There was an editorial in a recent Advances in Neonatal Care journal regarding breast milk versus human milk.1 The editorial was to inform future authors and submitters of manuscripts that papers with the term “breast milk” as referring to the milk itself would not be accepted.
Human milk is more descriptive and asexual, if you will. After all, mammals provide milk to their young, and cow’s milk isn’t referred to as “tit’s milk” even though it comes from the cow’s teats. So, why should human milk be referred to as “breast milk”?
Unfortunately, over the years, feeding a mother’s own milk from the breast has had negative connotations. Many think of the breast in a sexual way and not as an instrument to provide nutrition to offspring. Therefore, using the term “breast milk” seems to be something that should be whispered in mixed company, particularly when varying ages are involved.
Still, breastfeeding in public is often frowned upon, although legal in 49 states, plus District of Columbia (and why should we need legislation to protect breastfeeding?). Even if this is something that is said to be socially acceptable, just try it in an airport lounge or restaurant. While one may not be asked to stop, there are often “looks” at the very least.
Blogger Amber Hinds,2 who is also a lactation consultant, reports on a case of being asked to stop breastfeeding her daughter at a swimming pool. A report by Kelly Wallace of CNN asked the question many wonder about: “Why at a time when celebrities bare nearly all and are celebrated for it… do we as a society still seem so put off by a woman using her breasts for what they were made for?” 3
Encouraging the provision of human milk for human babies comes in many forms. The Baby Friendly Initiative lists several items recommended to support this concept. These speak to what happens after delivery of the infant, specifically in the hospital.
While these concepts are important, promoting breastfeeding happens in society as a whole, not just after a baby has been delivered. In fact, most mothers have made decisions about how they will feed their infant before a full-term delivery.
In addition, rates of breastfeeding initiation are exclusively higher than breastfeeding rates at six months. In many cases, this drop is seen much earlier than six months, often at days or weeks. Supporting and promoting breastfeeding should start before delivery, perhaps even before conception, and continue after discharge from the hospital.
A 2017 Cochrane Review showed that characteristics of support that impact breastfeeding exclusivity and continuation included ongoing scheduled visits where women can predict and rely upon support. 4 Support should also be tailored to the setting and needs of the group, and face-to-face support was preferred. This support was notably more effective in settings with high breastfeeding initiation rates, again highlighting that a culture that supports and promotes breastfeeding both prenatally and postnatally are important.

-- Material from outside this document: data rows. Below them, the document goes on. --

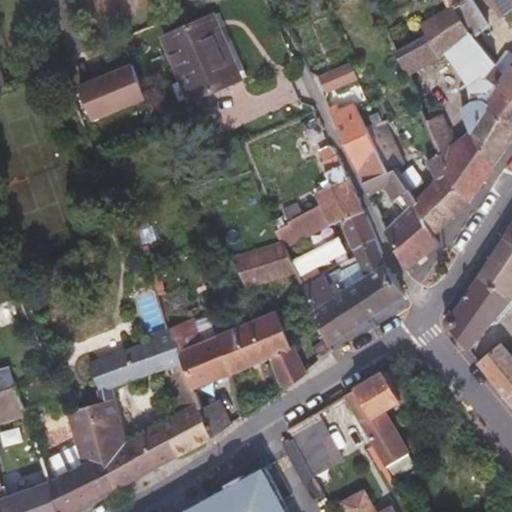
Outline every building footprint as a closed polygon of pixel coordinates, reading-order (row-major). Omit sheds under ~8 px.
[(155,10),(160,22),(174,16),(190,10),(185,0),(184,0),(160,10),(159,8),(155,10)] [(454,5),(474,35),(490,24),(474,1),(473,0),(452,0),(454,3),(454,5)] [(511,1),(511,0),(492,0),(503,16),(511,9),(511,1)] [(485,77),(496,62),(474,35),(454,5),(422,21),(427,34),(398,50),(404,65),(408,76),(444,57),(455,48),(469,69),(485,77)] [(190,101),(245,76),(217,14),(162,38),(190,101)] [(511,54),(505,49),(496,62),(485,77),(487,78),(498,84),(511,95),(511,54)] [(148,96),(135,64),(81,86),(95,118),(148,96)] [(329,91),(359,78),(352,64),(322,77),(329,91)] [(472,200),(511,141),(511,95),(498,84),(484,99),(473,101),(462,111),(471,134),(457,145),(444,153),(440,155),(447,169),(470,202),(472,200)] [(440,245),(435,236),(416,205),(419,202),(417,199),(395,169),(389,172),(386,166),(366,127),(358,111),(362,109),(359,103),(342,111),(339,105),(330,108),(338,127),(370,195),(387,187),(394,201),(397,199),(406,210),(387,229),(397,248),(409,269),(440,245)] [(444,153),(457,145),(442,113),(425,122),(440,155),(444,153)] [(276,222),(287,248),(335,223),(340,221),(365,210),(346,170),(327,132),(327,131),(323,123),(321,118),(308,124),(324,159),(321,161),(332,185),(317,193),(318,197),(323,208),(293,222),(289,216),(276,222)] [(366,127),(386,166),(397,161),(395,156),(402,152),(386,120),(366,127)] [(435,236),(470,202),(447,169),(440,155),(428,162),(437,179),(417,199),(419,202),(416,205),(435,236)] [(313,274),(300,280),(327,338),(330,345),(405,295),(386,263),(366,211),(365,210),(340,221),(359,262),(342,270),(341,273),(343,278),(331,285),(325,275),(316,279),(313,274)] [(511,236),(506,233),(478,276),(511,297),(511,236)] [(283,241),(234,256),(247,288),(297,273),(286,249),(283,241)] [(158,295),(160,295),(167,292),(160,272),(152,276),(158,295)] [(469,349),(511,299),(511,297),(478,276),(453,312),(449,315),(446,318),(446,322),(449,329),(452,328),(468,348),(469,349)] [(277,311),(218,335),(232,374),(270,358),(283,388),(305,373),(307,372),(295,344),(292,345),(277,311)] [(203,340),(196,321),(195,317),(194,317),(169,328),(170,331),(173,338),(193,390),(232,374),(218,335),(218,334),(203,340)] [(90,405),(115,490),(212,438),(211,436),(201,409),(193,390),(173,338),(170,331),(91,360),(99,387),(85,393),(90,405)] [(330,345),(327,338),(314,347),(321,360),(332,350),(330,345)] [(511,355),(511,356),(501,342),(476,363),(511,406),(511,355)] [(390,369),(383,373),(395,391),(402,387),(390,369)] [(383,373),(345,396),(386,466),(406,454),(381,412),(401,401),(395,391),(383,373)] [(0,375),(0,390),(9,388),(4,374),(0,375)] [(48,375),(17,385),(25,408),(26,411),(56,401),(48,375)] [(58,511),(49,481),(48,482),(2,497),(0,488),(0,423),(18,419),(25,408),(17,385),(9,388),(0,390),(0,511),(58,511)] [(211,436),(230,423),(218,400),(201,409),(211,436)] [(73,511),(111,493),(115,490),(90,405),(67,411),(82,463),(49,481),(58,511),(73,511)] [(292,435),(315,477),(345,460),(321,418),(292,435)] [(292,435),(283,440),(288,451),(305,482),(315,477),(292,435)] [(38,447),(36,441),(17,448),(30,484),(48,477),(38,447)] [(288,511),(263,465),(223,486),(177,511),(288,511)] [(511,501),(511,481),(509,479),(498,488),(510,503),(511,502),(511,501)] [(393,511),(392,508),(384,511),(375,511),(364,493),(345,504),(349,511),(393,511)]
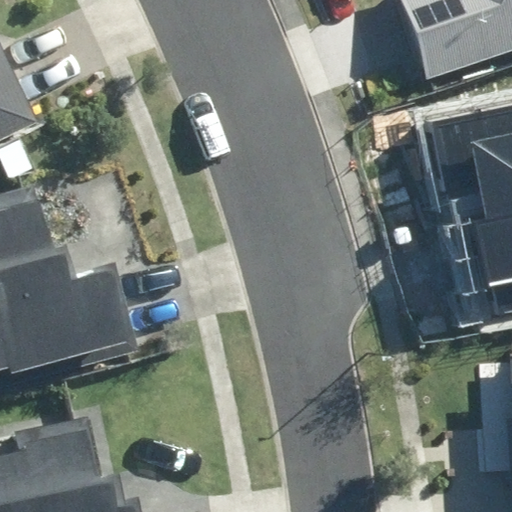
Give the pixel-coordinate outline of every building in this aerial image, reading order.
[(511,0),(392,0),(422,80),(511,46),(511,0)] [(0,136),(35,120),(0,48),(0,136)] [(0,381),(131,347),(108,258),(63,269),(39,176),(7,185),(0,160),(0,381)] [(511,469),(511,343),(470,347),(479,472),(511,469)] [(111,500),(85,397),(0,418),(0,423),(5,444),(0,445),(0,511),(138,511),(134,494),(111,500)]
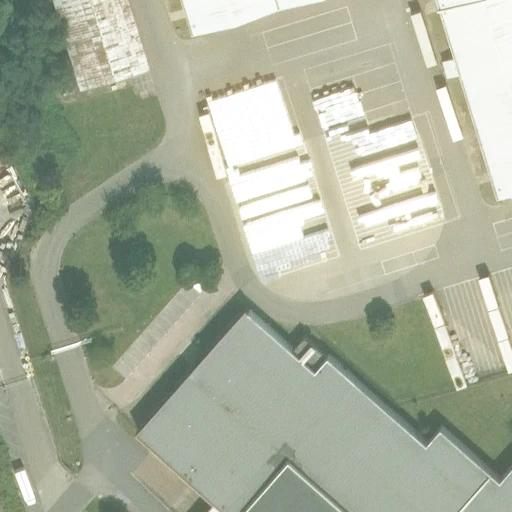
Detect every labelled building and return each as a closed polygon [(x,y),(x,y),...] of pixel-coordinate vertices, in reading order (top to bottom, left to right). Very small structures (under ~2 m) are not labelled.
[(148,65),(128,0),(53,0),(79,85),(148,65)] [(278,0),(185,0),(193,26),(278,0)] [(511,0),(447,0),(441,2),(498,189),(511,185),(511,0)] [(386,91),(370,95),(365,76),(358,78),(353,62),(341,65),(359,130),(394,120),(386,91)] [(294,347),(272,328),(247,306),(205,353),(192,367),(137,430),(155,446),(216,499),(204,511),(511,511),(511,465),(501,478),(442,425),(428,441),(329,354),(328,355),(305,335),(294,347)] [(500,382),(472,388),(475,403),(503,396),(500,382)]
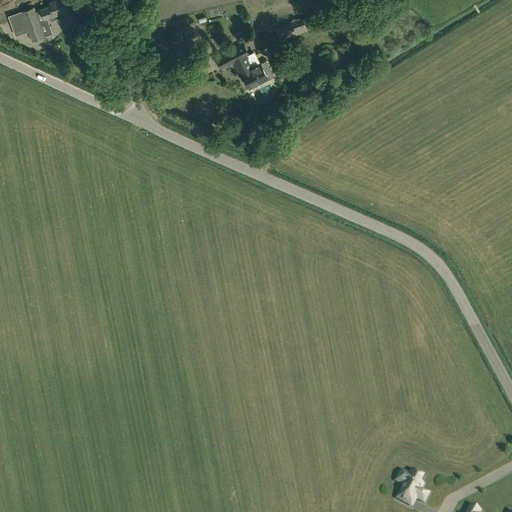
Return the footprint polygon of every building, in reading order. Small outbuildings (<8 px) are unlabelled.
[(52,5),(41,9),(36,11),(34,7),(10,15),(16,34),(29,30),(32,39),(44,35),(44,33),(52,30),(48,18),(62,13),(62,12),(64,11),(64,10),(72,7),(69,0),(55,0),(50,2),(52,5)] [(322,21),(329,17),(326,12),(319,16),(322,21)] [(314,13),(302,18),(276,27),(280,40),(307,30),(319,25),(314,13)] [(254,51),(249,53),(243,43),(216,57),(222,69),(236,61),(250,88),(269,79),(269,78),(275,75),(266,59),(260,62),(254,51)] [(96,58),(100,71),(105,69),(101,56),(96,58)] [(404,485),(397,498),(411,506),(416,498),(423,502),(428,493),(420,489),(422,485),(419,483),(422,477),(412,471),(409,475),(401,471),(396,481),(404,485)]
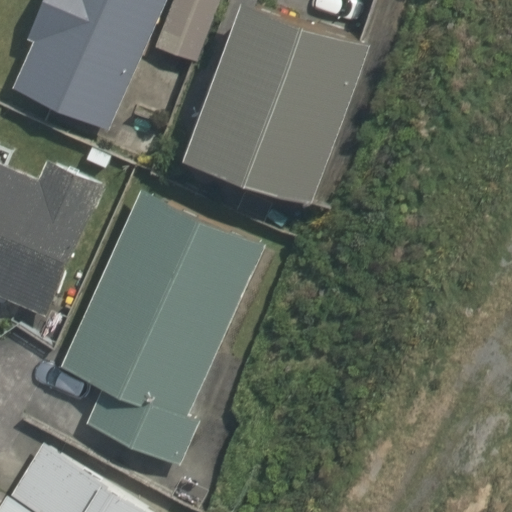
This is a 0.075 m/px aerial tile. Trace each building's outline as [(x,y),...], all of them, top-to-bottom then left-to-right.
[(110,125),(164,0),(43,0),(29,33),(36,36),(15,84),(110,125)] [(173,0),(157,43),(199,59),(222,0),(173,0)] [(360,37),(253,0),(240,0),(185,152),(306,197),(360,37)] [(0,291),(49,313),(108,179),(50,155),(42,174),(0,155),(0,291)] [(104,382),(86,419),(182,464),(203,418),(190,413),(269,243),(145,185),(62,362),(104,382)] [(165,511),(47,439),(15,491),(9,488),(0,502),(0,511),(165,511)]
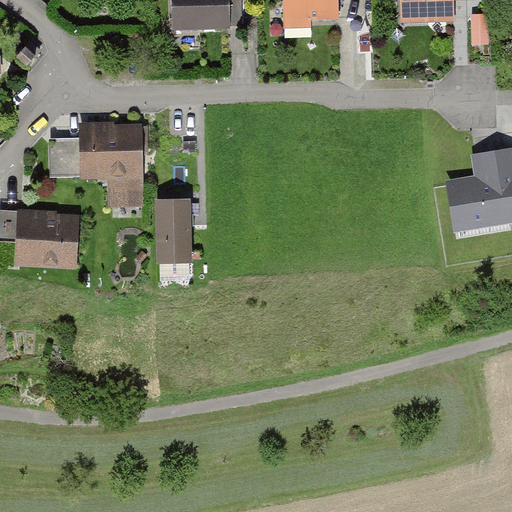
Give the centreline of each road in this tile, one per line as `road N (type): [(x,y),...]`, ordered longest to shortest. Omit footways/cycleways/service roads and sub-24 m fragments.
road 1 (track): [(511,337),(276,397),(126,418),(0,408)]
road 2 (residential): [(58,95),(511,96)]
road 3 (residential): [(6,0),(47,27),(66,62),(58,95)]
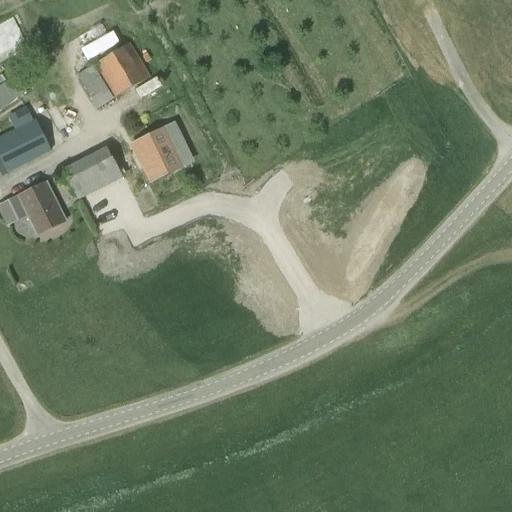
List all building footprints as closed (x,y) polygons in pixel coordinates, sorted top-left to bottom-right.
[(130,44),(77,75),(97,109),(150,77),(130,44)] [(0,111),(27,93),(15,76),(0,87),(0,111)] [(143,97),(161,87),(156,78),(138,88),(143,97)] [(32,122),(25,109),(9,117),(16,130),(0,138),(0,178),(50,153),(35,121),(32,122)] [(153,181),(182,167),(164,130),(135,145),(153,181)] [(78,202),(123,179),(107,148),(64,169),(78,202)] [(37,237),(66,222),(47,182),(17,197),(37,237)]
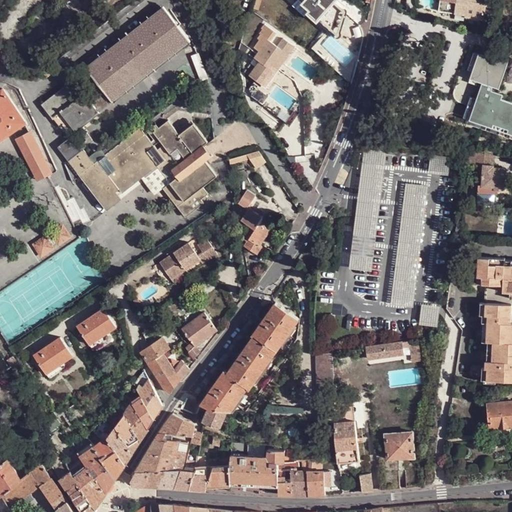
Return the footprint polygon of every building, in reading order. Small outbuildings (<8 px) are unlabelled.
[(333,2),(335,0),(307,0),(304,4),(300,0),(295,6),(306,16),(309,13),(318,19),(320,17),(337,32),(340,21),(343,11),(333,2)] [(441,0),(439,11),(465,15),(465,17),(484,19),(486,0),(441,0)] [(191,41),(164,6),(100,57),(86,67),(97,82),(84,92),(74,79),(42,104),(54,120),(58,116),(64,124),(72,134),(191,41)] [(270,41),(277,33),(265,24),(261,28),(262,29),(260,33),(261,34),(258,38),(260,39),(253,48),(258,51),(250,63),(256,67),(250,76),(261,84),(271,69),(270,68),(272,65),(277,68),(288,53),(278,46),(270,41)] [(293,45),(283,38),(278,46),(288,53),(293,45)] [(295,46),(293,45),(288,53),(277,68),(272,65),(270,68),(271,69),(261,84),(266,87),(295,46)] [(86,67),(100,57),(97,53),(83,64),(86,67)] [(483,82),(489,84),(499,87),(508,61),(499,58),(498,59),(488,56),(479,53),(476,59),(475,64),(470,62),(467,68),(472,71),(470,79),(483,82)] [(42,71),(46,78),(53,73),(48,67),(42,71)] [(0,140),(27,123),(3,89),(0,91),(0,140)] [(60,127),(64,124),(58,116),(54,120),(60,127)] [(159,127),(156,130),(154,131),(162,141),(174,157),(163,165),(169,173),(173,171),(178,177),(170,183),(163,188),(186,218),(204,203),(201,199),(219,186),(217,175),(207,161),(198,150),(204,145),(208,142),(194,123),(180,135),(169,120),(159,127)] [(79,131),(96,153),(100,149),(84,127),(79,131)] [(165,159),(155,146),(141,128),(127,138),(106,155),(95,164),(90,157),(84,150),(69,161),(107,210),(122,198),(120,195),(117,191),(120,188),(123,192),(158,166),(165,159)] [(37,182),(53,174),(31,131),(16,139),(37,182)] [(103,150),(106,155),(127,138),(124,134),(103,150)] [(162,141),(155,146),(165,159),(158,166),(170,183),(178,177),(173,171),(169,173),(163,165),(174,157),(162,141)] [(212,157),(204,145),(198,150),(207,161),(212,157)] [(96,153),(90,157),(95,164),(106,155),(103,150),(101,148),(100,149),(96,153)] [(360,193),(359,199),(356,224),(350,268),(372,271),(382,201),(382,196),(384,186),(385,173),(386,168),(388,151),(365,148),(363,166),(363,170),(361,184),(360,193)] [(496,150),(470,149),(468,163),(482,164),(482,162),(495,162),(496,150)] [(231,159),(231,164),(250,159),(256,169),(267,162),(259,150),(231,159)] [(434,156),(433,170),(447,172),(449,158),(434,156)] [(495,165),(484,165),(482,184),(479,184),(478,201),(495,202),(496,189),(505,189),(506,168),(495,167),(495,165)] [(429,185),(407,183),(392,304),(414,307),(429,185)] [(239,203),(247,209),(256,194),(248,189),(239,203)] [(250,209),(242,221),(252,226),(244,239),(247,241),(245,245),(257,253),(261,246),(260,244),(273,225),(250,209)] [(50,233),(59,246),(73,237),(63,223),(50,233)] [(218,254),(207,238),(199,244),(203,251),(209,258),(209,259),(218,254)] [(191,242),(161,261),(173,278),(187,268),(202,258),(199,254),(191,242)] [(209,258),(203,251),(199,254),(202,258),(204,261),(209,258)] [(505,258),(479,257),(478,264),(478,275),(482,276),(482,283),(485,283),(488,283),(510,291),(511,291),(511,264),(505,264),(505,260),(505,258)] [(190,273),(187,268),(173,278),(176,283),(190,273)] [(511,296),(510,296),(510,291),(488,283),(487,303),(486,314),(488,314),(488,322),(487,341),(489,341),(493,341),(492,360),(488,360),(485,360),(485,367),(488,367),(488,379),(496,379),(511,379),(511,296)] [(167,305),(172,311),(181,304),(177,298),(167,305)] [(228,410),(231,410),(237,402),(242,393),(244,394),(249,387),(251,388),(256,380),(255,380),(262,369),(270,358),(272,359),(282,343),(281,343),(287,334),(294,324),(295,325),(300,318),(276,302),(271,309),(273,310),(270,315),(268,314),(264,321),(265,321),(262,327),(260,325),(255,334),(248,345),(249,346),(246,351),(244,350),(240,356),(242,357),(239,362),(236,361),(228,372),(225,370),(220,377),(222,379),(219,383),(217,382),(212,388),(214,389),(211,394),(209,393),(202,403),(210,407),(213,408),(216,408),(228,410)] [(423,322),(437,324),(438,314),(437,314),(438,309),(426,307),(423,322)] [(104,308),(92,316),(94,319),(106,310),(104,308)] [(78,326),(91,345),(110,331),(117,327),(106,310),(94,319),(92,316),(78,326)] [(195,346),(217,329),(205,312),(183,329),(192,342),(187,347),(195,358),(199,351),(195,346)] [(297,327),(295,325),(294,324),(287,334),(290,336),(297,327)] [(0,374),(20,361),(10,345),(0,328),(0,374)] [(110,331),(91,345),(94,349),(113,336),(110,331)] [(290,336),(287,334),(281,343),(282,343),(284,345),(290,336)] [(163,337),(148,346),(141,351),(166,390),(171,392),(190,369),(185,362),(176,372),(164,353),(171,348),(163,337)] [(61,338),(48,346),(50,348),(62,339),(61,338)] [(35,356),(47,374),(67,361),(74,356),(62,339),(50,348),(48,346),(35,356)] [(403,354),(402,348),(411,346),(412,353),(421,352),(419,339),(402,342),(368,347),(370,359),(403,354)] [(329,421),(336,422),(336,421),(335,414),(335,407),(334,397),(333,352),(316,353),(319,420),(329,421)] [(421,352),(412,353),(414,361),(422,360),(421,352)] [(273,360),(272,359),(270,358),(262,369),(265,371),(273,360)] [(67,361),(47,374),(50,379),(70,366),(67,361)] [(265,371),(262,369),(255,380),(256,380),(258,382),(265,371)] [(143,398),(155,419),(159,412),(164,406),(150,380),(145,370),(134,384),(141,395),(143,398)] [(245,395),(244,394),(242,393),(237,402),(239,404),(245,395)] [(133,404),(143,398),(141,395),(131,401),(133,404)] [(334,397),(335,407),(353,405),(352,396),(334,397)] [(152,424),(155,419),(143,398),(133,404),(148,429),(152,424)] [(511,400),(492,403),(492,401),(489,401),(489,403),(488,404),(489,416),(491,428),(511,424),(511,400)] [(145,434),(148,429),(133,404),(129,409),(126,406),(124,408),(125,410),(123,413),(120,410),(118,412),(120,413),(123,417),(126,413),(141,440),(145,434)] [(336,421),(336,422),(355,420),(353,405),(335,407),(335,414),(339,414),(339,420),(336,421)] [(42,412),(46,417),(54,412),(50,407),(42,412)] [(213,408),(210,407),(204,419),(203,421),(219,428),(228,410),(216,408),(213,408)] [(70,426),(75,423),(66,411),(59,416),(65,423),(66,422),(70,426)] [(49,434),(62,425),(57,417),(54,412),(46,417),(44,427),(49,434)] [(171,433),(193,436),(194,430),(195,424),(174,412),(167,422),(160,432),(171,433)] [(137,446),(141,440),(126,413),(123,417),(120,421),(116,426),(134,452),(137,446)] [(121,471),(126,463),(108,437),(113,430),(103,420),(94,430),(102,441),(94,447),(116,479),(121,471)] [(355,420),(336,422),(336,430),(339,458),(340,461),(360,459),(355,420)] [(130,457),(134,452),(116,426),(113,430),(108,437),(126,463),(130,457)] [(192,441),(200,442),(201,432),(194,430),(193,436),(192,441)] [(386,433),(388,458),(402,457),(415,456),(413,431),(386,433)] [(154,442),(147,453),(186,453),(189,441),(170,438),(171,433),(160,432),(154,442)] [(247,455),(248,443),(233,442),(231,455),(247,455)] [(111,485),(116,479),(94,447),(91,443),(79,451),(107,492),(111,485)] [(264,456),(266,445),(248,443),(247,455),(264,456)] [(255,484),(279,486),(278,462),(278,458),(284,458),(284,450),(268,449),(267,457),(264,456),(247,455),(231,455),(230,464),(232,483),(255,484)] [(61,478),(71,470),(69,467),(59,450),(48,459),(57,473),(61,478)] [(286,458),(295,458),(295,450),(286,450),(286,458)] [(102,500),(107,492),(79,451),(72,456),(76,462),(82,471),(75,476),(79,482),(96,508),(102,500)] [(165,469),(182,468),(186,453),(147,453),(142,462),(137,470),(150,470),(165,469)] [(16,506),(41,486),(52,477),(43,463),(22,480),(5,454),(0,456),(0,492),(11,510),(16,506)] [(174,487),(190,488),(200,466),(199,461),(187,460),(185,468),(182,468),(174,487)] [(71,470),(75,476),(82,471),(76,462),(69,467),(71,470)] [(278,462),(279,486),(279,493),(294,493),(309,494),(308,469),(291,470),(291,462),(278,462)] [(220,485),(232,485),(232,483),(230,464),(214,466),(208,485),(220,485)] [(190,488),(207,489),(208,485),(214,466),(200,466),(190,488)] [(159,485),(174,487),(182,468),(165,469),(159,485)] [(144,485),(159,485),(165,469),(150,470),(144,485)] [(309,494),(344,492),(342,485),(341,479),(326,480),(325,470),(308,469),(309,494)] [(69,490),(79,482),(75,476),(71,470),(61,478),(69,490)] [(134,484),(144,485),(150,470),(137,470),(132,480),(134,484)] [(368,491),(374,490),(370,473),(361,475),(363,491),(368,491)] [(52,477),(41,486),(52,503),(63,494),(52,477)] [(93,511),(96,508),(79,482),(69,490),(83,511),(93,511)] [(67,501),(63,494),(52,503),(57,509),(67,501)] [(74,511),(67,501),(57,509),(58,511),(74,511)] [(151,511),(151,503),(133,511),(151,511)] [(151,503),(151,511),(161,511),(160,503),(155,503),(151,503)] [(168,504),(160,503),(161,511),(176,511),(175,504),(168,504)]
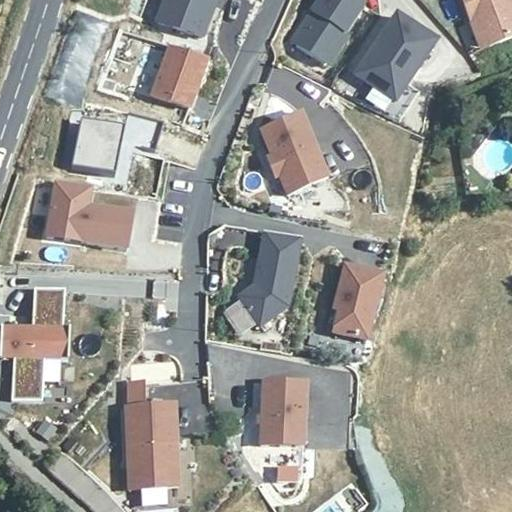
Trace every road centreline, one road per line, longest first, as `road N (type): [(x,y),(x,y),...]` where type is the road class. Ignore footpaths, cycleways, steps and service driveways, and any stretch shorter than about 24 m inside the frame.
road 1 (residential): [(275,0),(233,92),(194,211),(193,372)]
road 2 (unclassified): [(0,147),(47,0)]
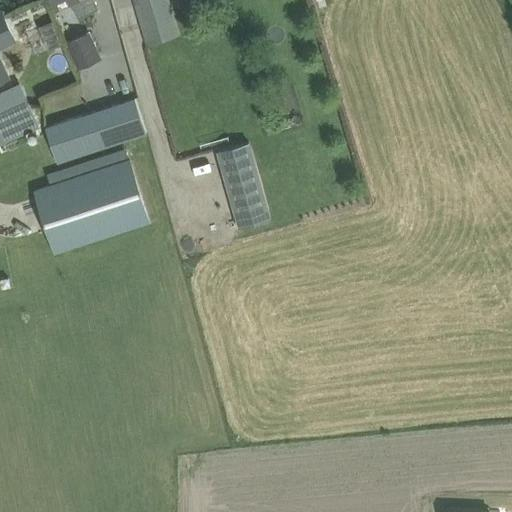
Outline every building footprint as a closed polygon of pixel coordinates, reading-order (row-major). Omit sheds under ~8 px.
[(73,0),(80,14),(101,4),(98,0),(73,0)] [(176,20),(170,0),(134,0),(136,5),(143,30),(176,20)] [(3,9),(0,10),(0,81),(10,77),(0,55),(0,45),(16,38),(3,9)] [(53,20),(39,25),(49,49),(63,43),(53,20)] [(68,41),(80,67),(102,57),(90,31),(68,41)] [(17,79),(0,87),(0,139),(37,124),(17,79)] [(84,113),(46,126),(58,161),(146,132),(147,132),(147,131),(136,96),(84,113)] [(130,138),(110,144),(117,163),(136,157),(130,138)] [(218,148),(241,225),(273,216),(251,139),(218,148)] [(35,192),(55,254),(152,223),(132,160),(35,192)] [(12,237),(23,281),(37,278),(25,233),(12,237)]
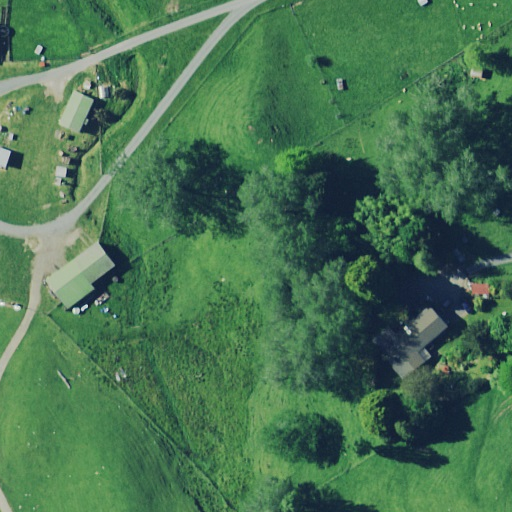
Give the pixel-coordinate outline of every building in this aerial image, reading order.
[(111,86),(101,87),(102,98),(112,97),(111,86)] [(96,101),(76,92),(62,124),(82,133),(96,101)] [(14,152),(0,147),(0,164),(8,167),(14,152)] [(118,266),(101,243),(49,281),(70,310),(98,289),(94,284),(118,266)] [(492,285),(473,283),(473,294),(491,295),(492,285)] [(449,328),(432,306),(380,349),(386,357),(405,380),(433,357),(425,347),(449,328)]
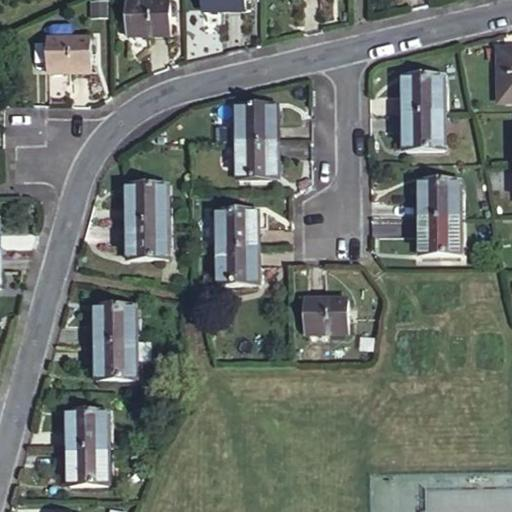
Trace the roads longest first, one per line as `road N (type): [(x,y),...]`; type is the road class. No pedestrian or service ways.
road 1 (residential): [(347,49),(181,89),(111,129),(83,172),(15,417)]
road 2 (residential): [(347,49),(348,210),(327,227)]
road 3 (residential): [(511,10),(347,49)]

Making this change of terminology in a medical sense is perhaps the first step in making a wider change in perception of breastfeeding.
The act of an infant taking milk from the breast should certainly still be called what it is, “breast feeding.” But the milk itself is human milk made through a complex process in the human body to provide the optimal nutrition for the human infant.
This change in terminology is one small step in the process of promoting the use of human milk for human babies long before delivery, and extending after delivery as well.
- McGrath JM, Brandon D. Why Human Milk and Not Breast Milk Among Other Changes: 2018 Author Guideline Updates. Advances in Neonatal Care. 2017 Oct 1;17(5):325-6.
McFadden A, Gavine A, Renfrew MJ, Wade A, Buchanan P, Taylor JL, Veitch E, Rennie AM, Crowther SA, Neiman S, MacGillivray S. Support for healthy breastfeeding mothers with healthy term babies. Cochrane Database of Systematic Reviews 2017, Issue 2. Art. No.: CD001141. DOI: 10.1002/14651858.CD001141.pub5.